7. A computer vision-based track intrusion detection system, applied in any one of the computer vision-based track intrusion detection methods as described in claims 1-6, characterized in that, It includes a feature recognition module, a construction module, an anomaly measurement module, and an analysis module; The feature recognition module is used to extract features and detect targets in non-intrusive track monitoring images, generate image feature maps and target category scores, calculate the channel importance value of each feature channel based on the target category score, and obtain a whitelist channel set based on the channel importance value.

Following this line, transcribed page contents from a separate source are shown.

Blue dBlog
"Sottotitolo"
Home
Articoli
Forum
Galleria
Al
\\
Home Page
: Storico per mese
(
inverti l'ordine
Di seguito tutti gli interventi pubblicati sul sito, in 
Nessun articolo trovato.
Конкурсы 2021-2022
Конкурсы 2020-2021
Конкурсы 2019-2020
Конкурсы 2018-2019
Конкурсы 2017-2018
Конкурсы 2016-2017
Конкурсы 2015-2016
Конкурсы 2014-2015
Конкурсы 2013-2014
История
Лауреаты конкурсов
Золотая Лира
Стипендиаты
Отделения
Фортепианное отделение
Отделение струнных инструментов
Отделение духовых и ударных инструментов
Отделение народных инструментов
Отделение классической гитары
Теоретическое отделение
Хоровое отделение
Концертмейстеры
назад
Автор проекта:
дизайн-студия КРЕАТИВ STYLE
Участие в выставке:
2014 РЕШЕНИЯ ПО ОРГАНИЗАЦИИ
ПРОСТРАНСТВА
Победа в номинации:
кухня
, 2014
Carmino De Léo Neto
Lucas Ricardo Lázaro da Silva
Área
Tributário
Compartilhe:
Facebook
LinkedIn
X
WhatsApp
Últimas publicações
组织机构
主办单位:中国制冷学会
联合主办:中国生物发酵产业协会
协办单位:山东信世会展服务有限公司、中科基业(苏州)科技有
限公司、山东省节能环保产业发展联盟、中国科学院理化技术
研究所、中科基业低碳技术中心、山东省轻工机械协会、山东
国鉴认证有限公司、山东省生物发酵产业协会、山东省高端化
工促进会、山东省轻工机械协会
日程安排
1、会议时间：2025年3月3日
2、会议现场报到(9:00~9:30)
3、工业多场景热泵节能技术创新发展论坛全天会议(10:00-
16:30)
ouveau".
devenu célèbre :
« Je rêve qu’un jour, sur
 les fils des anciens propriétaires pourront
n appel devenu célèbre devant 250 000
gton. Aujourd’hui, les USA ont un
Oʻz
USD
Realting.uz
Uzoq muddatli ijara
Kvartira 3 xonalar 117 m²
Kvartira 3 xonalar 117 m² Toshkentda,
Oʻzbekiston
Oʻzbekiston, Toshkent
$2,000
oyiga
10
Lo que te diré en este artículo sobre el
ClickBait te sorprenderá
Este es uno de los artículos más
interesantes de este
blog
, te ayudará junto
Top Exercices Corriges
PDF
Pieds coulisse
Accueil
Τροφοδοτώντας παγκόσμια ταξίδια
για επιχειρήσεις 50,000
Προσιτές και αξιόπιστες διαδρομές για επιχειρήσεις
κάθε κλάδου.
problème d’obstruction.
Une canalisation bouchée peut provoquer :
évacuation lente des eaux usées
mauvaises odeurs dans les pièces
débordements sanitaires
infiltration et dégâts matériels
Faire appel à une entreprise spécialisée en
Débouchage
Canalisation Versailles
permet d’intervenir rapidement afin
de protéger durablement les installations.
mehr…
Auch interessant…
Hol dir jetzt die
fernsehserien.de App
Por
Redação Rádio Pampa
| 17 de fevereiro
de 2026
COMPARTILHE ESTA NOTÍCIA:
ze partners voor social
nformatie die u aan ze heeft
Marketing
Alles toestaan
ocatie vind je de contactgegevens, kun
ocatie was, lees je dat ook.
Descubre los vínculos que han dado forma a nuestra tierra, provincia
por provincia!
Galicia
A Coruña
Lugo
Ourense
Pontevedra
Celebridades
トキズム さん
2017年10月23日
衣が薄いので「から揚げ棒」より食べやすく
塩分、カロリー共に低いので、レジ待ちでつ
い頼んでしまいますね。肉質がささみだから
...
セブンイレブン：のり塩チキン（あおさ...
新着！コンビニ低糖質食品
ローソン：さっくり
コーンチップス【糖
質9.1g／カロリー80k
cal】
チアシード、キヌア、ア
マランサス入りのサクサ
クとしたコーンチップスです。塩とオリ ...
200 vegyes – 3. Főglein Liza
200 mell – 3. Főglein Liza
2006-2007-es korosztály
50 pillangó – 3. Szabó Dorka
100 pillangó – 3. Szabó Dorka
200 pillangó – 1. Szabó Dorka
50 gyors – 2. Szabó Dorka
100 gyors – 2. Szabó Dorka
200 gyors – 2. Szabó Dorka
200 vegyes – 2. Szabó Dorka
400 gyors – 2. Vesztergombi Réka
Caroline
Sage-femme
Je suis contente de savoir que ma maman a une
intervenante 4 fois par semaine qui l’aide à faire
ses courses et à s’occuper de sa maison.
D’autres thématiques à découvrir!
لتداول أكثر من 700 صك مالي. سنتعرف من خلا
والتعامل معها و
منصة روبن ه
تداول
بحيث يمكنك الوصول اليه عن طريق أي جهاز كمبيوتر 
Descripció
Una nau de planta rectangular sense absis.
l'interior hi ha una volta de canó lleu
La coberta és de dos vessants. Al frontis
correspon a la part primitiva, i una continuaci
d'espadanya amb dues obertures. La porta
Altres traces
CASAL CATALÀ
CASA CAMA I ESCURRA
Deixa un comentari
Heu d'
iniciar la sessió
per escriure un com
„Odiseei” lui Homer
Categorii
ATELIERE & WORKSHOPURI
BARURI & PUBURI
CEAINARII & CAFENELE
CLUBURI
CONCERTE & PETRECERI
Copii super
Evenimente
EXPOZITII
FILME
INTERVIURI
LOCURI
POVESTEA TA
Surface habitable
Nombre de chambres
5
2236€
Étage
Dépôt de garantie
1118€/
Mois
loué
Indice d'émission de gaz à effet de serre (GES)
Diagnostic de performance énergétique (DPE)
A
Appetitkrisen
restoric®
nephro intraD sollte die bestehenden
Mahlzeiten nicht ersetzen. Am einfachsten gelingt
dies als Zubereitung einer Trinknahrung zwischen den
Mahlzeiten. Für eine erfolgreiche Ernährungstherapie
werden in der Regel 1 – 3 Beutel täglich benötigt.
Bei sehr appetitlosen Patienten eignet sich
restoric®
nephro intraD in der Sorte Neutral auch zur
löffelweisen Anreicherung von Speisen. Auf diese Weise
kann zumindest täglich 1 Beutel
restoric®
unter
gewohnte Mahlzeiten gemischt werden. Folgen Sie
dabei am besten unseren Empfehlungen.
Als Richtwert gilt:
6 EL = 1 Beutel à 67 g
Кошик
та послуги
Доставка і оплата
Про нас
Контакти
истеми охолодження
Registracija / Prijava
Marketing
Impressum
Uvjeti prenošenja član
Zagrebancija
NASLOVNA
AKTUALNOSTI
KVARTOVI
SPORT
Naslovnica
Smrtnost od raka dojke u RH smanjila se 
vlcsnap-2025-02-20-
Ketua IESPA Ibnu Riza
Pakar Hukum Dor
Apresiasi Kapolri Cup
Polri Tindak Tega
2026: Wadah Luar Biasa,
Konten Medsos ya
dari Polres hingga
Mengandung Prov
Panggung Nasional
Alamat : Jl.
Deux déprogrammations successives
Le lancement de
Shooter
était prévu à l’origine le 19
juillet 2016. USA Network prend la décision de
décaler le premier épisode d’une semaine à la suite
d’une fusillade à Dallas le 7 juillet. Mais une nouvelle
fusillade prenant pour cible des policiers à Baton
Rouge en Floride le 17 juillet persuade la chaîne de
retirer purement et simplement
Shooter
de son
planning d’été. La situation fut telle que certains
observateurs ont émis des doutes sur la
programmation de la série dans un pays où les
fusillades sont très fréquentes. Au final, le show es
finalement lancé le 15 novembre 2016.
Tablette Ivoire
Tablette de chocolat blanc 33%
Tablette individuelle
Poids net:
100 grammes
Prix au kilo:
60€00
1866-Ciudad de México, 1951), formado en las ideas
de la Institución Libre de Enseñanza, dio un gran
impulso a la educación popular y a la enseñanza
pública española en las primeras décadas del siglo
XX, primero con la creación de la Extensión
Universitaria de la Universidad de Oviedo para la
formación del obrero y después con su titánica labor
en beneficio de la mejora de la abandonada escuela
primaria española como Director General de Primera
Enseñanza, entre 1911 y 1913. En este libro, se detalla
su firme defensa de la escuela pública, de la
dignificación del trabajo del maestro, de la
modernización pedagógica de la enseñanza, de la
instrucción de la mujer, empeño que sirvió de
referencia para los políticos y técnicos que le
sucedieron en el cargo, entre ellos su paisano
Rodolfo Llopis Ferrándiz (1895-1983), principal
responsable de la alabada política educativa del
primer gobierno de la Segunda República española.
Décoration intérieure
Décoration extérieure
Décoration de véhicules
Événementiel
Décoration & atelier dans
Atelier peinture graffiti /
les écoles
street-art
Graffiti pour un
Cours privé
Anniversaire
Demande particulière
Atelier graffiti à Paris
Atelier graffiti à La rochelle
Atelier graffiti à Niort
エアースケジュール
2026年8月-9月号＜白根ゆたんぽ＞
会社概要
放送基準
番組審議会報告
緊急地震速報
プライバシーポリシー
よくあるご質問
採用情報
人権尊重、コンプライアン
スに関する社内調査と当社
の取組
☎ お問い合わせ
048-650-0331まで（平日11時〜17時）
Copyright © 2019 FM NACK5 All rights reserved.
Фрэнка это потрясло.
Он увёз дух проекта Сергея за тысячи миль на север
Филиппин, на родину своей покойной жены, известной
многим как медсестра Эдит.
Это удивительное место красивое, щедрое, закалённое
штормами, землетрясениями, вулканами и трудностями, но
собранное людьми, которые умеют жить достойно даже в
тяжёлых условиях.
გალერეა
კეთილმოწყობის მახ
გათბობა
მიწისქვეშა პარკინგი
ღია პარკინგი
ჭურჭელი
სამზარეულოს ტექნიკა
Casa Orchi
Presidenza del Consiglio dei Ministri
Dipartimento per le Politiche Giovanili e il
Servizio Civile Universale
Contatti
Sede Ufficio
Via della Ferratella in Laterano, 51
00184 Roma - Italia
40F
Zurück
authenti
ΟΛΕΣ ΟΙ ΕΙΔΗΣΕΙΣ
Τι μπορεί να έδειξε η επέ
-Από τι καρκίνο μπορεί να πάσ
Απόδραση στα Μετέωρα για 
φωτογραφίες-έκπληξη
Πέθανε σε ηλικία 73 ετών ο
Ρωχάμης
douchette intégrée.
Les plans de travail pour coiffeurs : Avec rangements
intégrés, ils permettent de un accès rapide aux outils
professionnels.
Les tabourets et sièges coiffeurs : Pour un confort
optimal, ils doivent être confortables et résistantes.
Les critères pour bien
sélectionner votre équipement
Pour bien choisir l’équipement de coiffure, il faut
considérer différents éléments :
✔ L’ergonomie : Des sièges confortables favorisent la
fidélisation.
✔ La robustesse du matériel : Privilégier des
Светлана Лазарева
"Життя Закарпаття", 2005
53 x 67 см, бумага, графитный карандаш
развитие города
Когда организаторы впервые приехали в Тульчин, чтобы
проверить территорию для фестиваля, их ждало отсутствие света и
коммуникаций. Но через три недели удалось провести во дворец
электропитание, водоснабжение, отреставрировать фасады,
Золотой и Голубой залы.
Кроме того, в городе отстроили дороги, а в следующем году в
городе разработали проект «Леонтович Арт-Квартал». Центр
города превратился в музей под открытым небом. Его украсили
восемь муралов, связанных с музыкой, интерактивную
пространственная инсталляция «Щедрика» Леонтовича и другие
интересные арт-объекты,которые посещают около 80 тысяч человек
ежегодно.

The construction module is used to set channel suppression coefficients according to the whitelist channel set, perform suppression operations on the image feature map through the channel suppression coefficients to obtain the image residual feature map, and construct a normal residual distribution model based on the image residual feature map; The anomaly measurement module is used to acquire the current frame track monitoring image to be detected, extract the current frame feature map and calculate the current residual feature vector by combining the channel suppression coefficient, input the current residual feature vector into the normal residual distribution model to obtain the anomaly measurement value, and map it to obtain the spatial residual anomaly heat map. The analysis module is used to construct a potential field map through an orbital mask, perform random diffusion iterative calculations on the initial activation map generated based on the spatial residual abnormal heat map under the constraints of the potential field map, obtain the activation energy map based on the changes in activation values during the iteration process, and output the orbital intrusion detection results based on the activation energy map.